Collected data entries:
<<<<

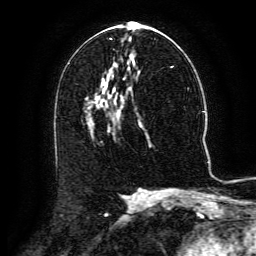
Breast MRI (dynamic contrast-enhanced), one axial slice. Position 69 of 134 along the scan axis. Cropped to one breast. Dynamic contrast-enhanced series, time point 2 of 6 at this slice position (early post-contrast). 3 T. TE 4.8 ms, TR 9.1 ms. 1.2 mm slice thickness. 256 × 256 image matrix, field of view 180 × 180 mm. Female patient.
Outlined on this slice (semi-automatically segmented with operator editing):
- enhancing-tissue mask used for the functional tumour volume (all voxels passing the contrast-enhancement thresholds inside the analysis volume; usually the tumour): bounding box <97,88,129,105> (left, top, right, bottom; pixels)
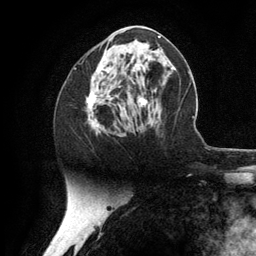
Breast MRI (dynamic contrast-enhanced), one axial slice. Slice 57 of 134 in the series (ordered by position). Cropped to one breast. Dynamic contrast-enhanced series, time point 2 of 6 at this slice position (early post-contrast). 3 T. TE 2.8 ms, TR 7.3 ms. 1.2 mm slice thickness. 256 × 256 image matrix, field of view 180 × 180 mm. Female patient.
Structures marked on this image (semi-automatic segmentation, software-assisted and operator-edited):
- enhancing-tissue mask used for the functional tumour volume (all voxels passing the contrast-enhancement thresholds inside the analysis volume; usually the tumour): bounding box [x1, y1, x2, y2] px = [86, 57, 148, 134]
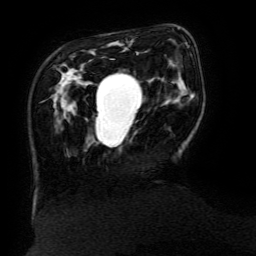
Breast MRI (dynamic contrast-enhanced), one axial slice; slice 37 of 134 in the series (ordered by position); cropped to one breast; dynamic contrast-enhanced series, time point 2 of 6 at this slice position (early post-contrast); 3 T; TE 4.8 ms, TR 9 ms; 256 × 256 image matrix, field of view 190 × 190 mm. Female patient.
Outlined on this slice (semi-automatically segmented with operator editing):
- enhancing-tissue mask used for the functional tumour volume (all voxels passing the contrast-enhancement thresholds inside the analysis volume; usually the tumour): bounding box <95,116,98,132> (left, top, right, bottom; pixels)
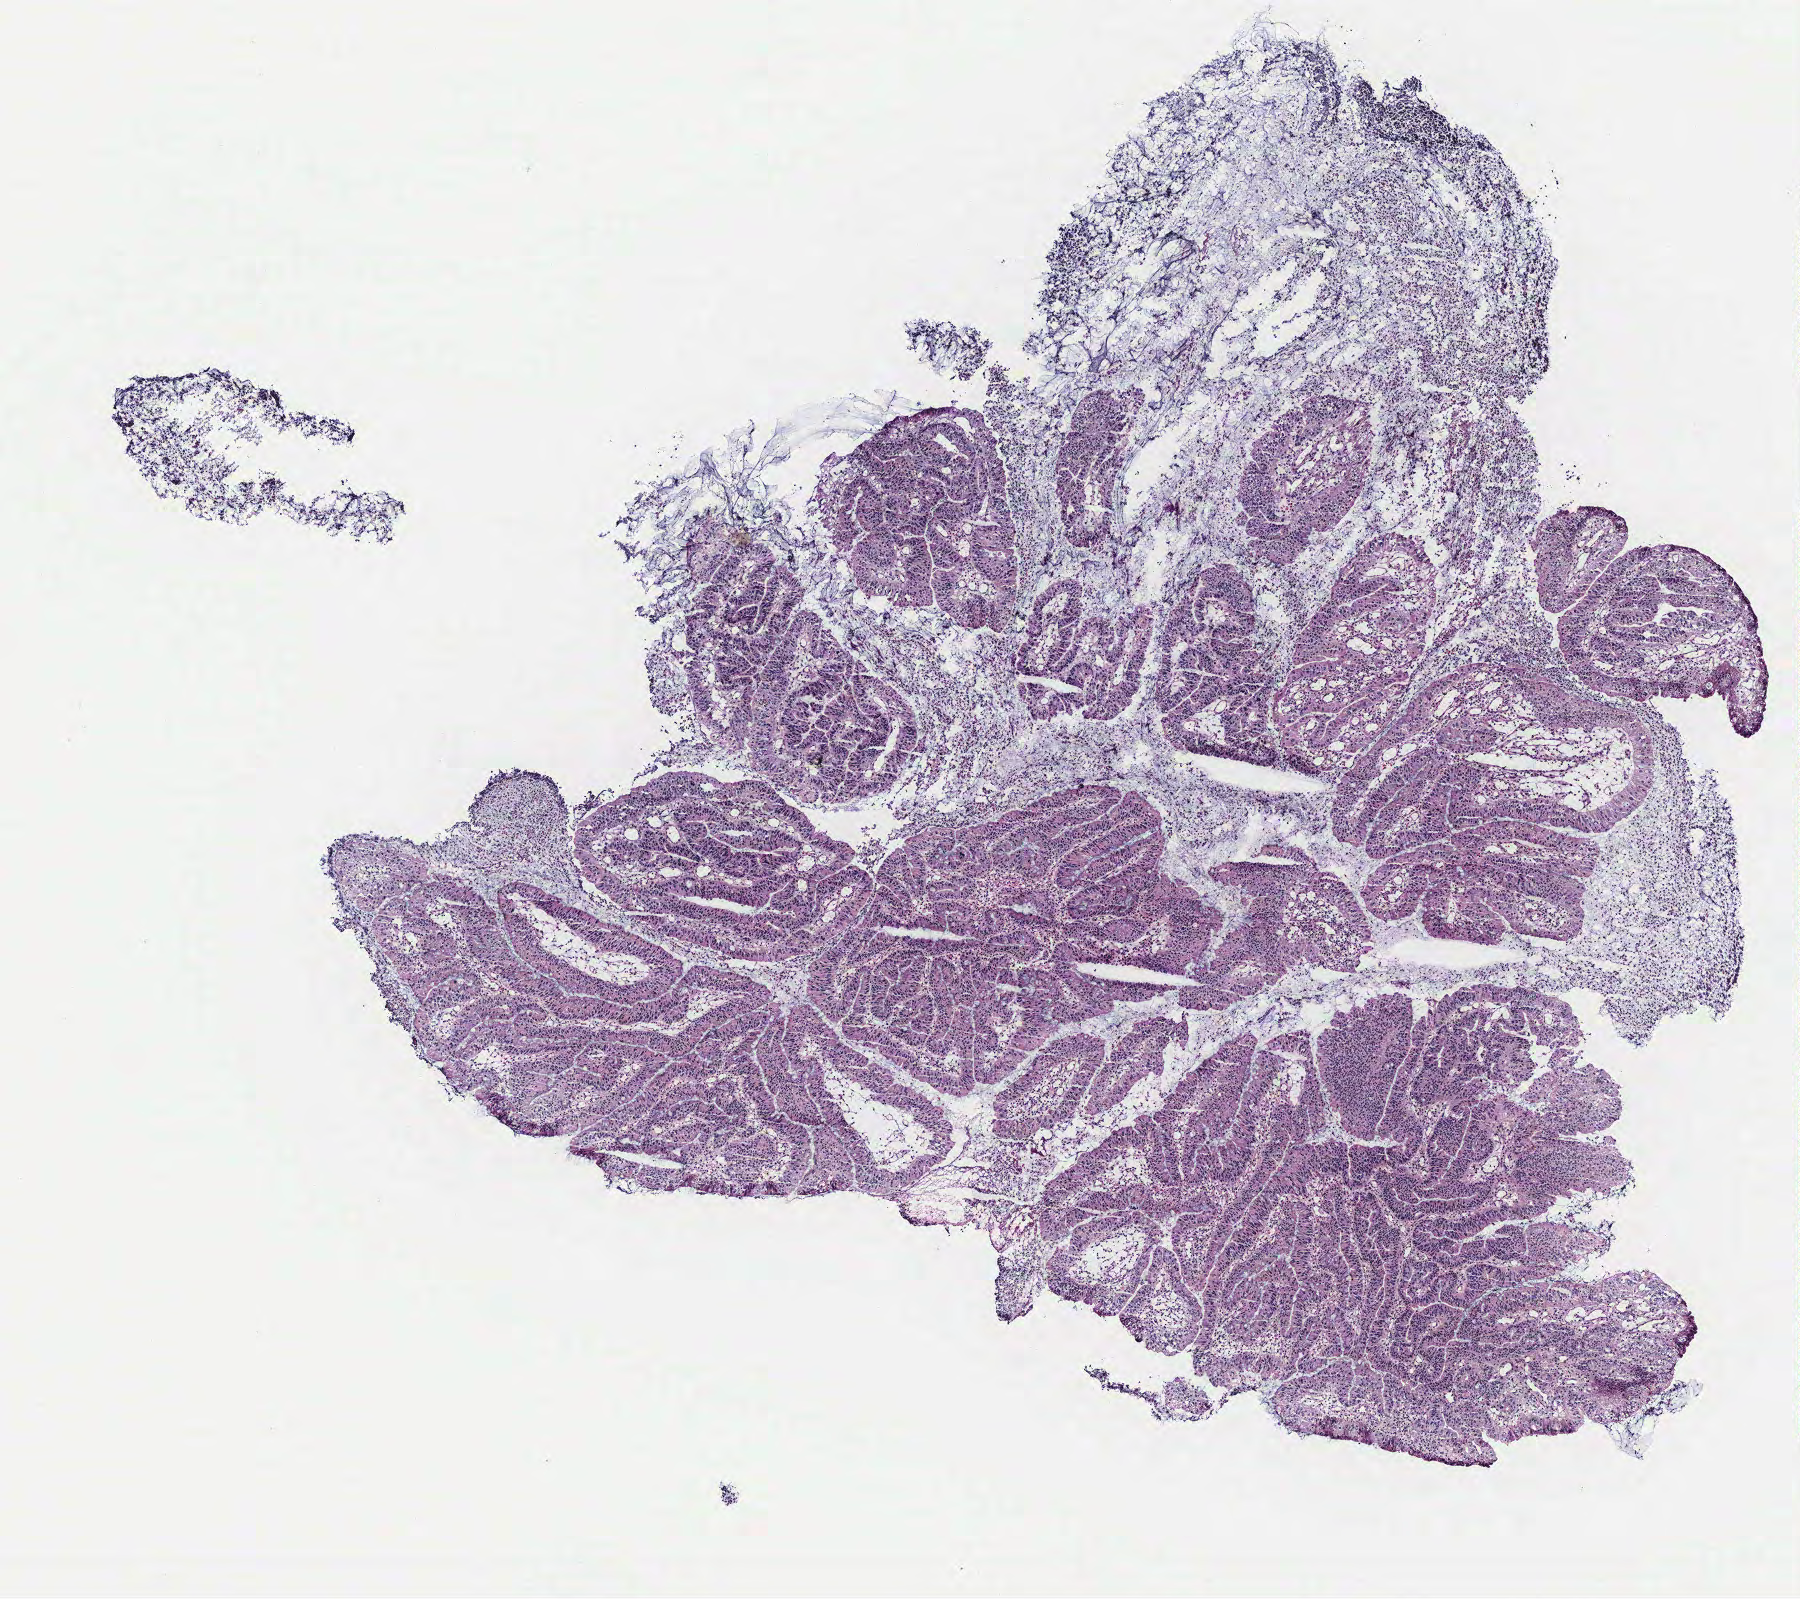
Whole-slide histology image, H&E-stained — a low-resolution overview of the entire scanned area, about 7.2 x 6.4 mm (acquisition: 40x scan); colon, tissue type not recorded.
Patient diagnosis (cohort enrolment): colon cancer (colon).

>>>>

In the records above, find the line with "Breast MRI (dynamic contrast-enhanced), one axial slice. Slice" and the line with "<95,116,98,132> (left, top, right, bottom; pixels)"; please transcribe exactly those two lines and all lines between them, omitting any picture.

Breast MRI (dynamic contrast-enhanced), one axial slice. Slice 57 of 134 in the series (ordered by position). Cropped to one breast. Dynamic contrast-enhanced series, time point 2 of 6 at this slice position (early post-contrast). 3 T. TE 2.8 ms, TR 7.3 ms. 1.2 mm slice thickness. 256 × 256 image matrix, field of view 180 × 180 mm. Female patient.
Structures marked on this image (semi-automatic segmentation, software-assisted and operator-edited):
- enhancing-tissue mask used for the functional tumour volume (all voxels passing the contrast-enhancement thresholds inside the analysis volume; usually the tumour): bounding box [x1, y1, x2, y2] px = [86, 57, 148, 134]
Breast MRI (dynamic contrast-enhanced), one axial slice; slice 37 of 134 in the series (ordered by position); cropped to one breast; dynamic contrast-enhanced series, time point 2 of 6 at this slice position (early post-contrast); 3 T; TE 4.8 ms, TR 9 ms; 256 × 256 image matrix, field of view 190 × 190 mm. Female patient.
Outlined on this slice (semi-automatically segmented with operator editing):
- enhancing-tissue mask used for the functional tumour volume (all voxels passing the contrast-enhancement thresholds inside the analysis volume; usually the tumour): bounding box <95,116,98,132> (left, top, right, bottom; pixels)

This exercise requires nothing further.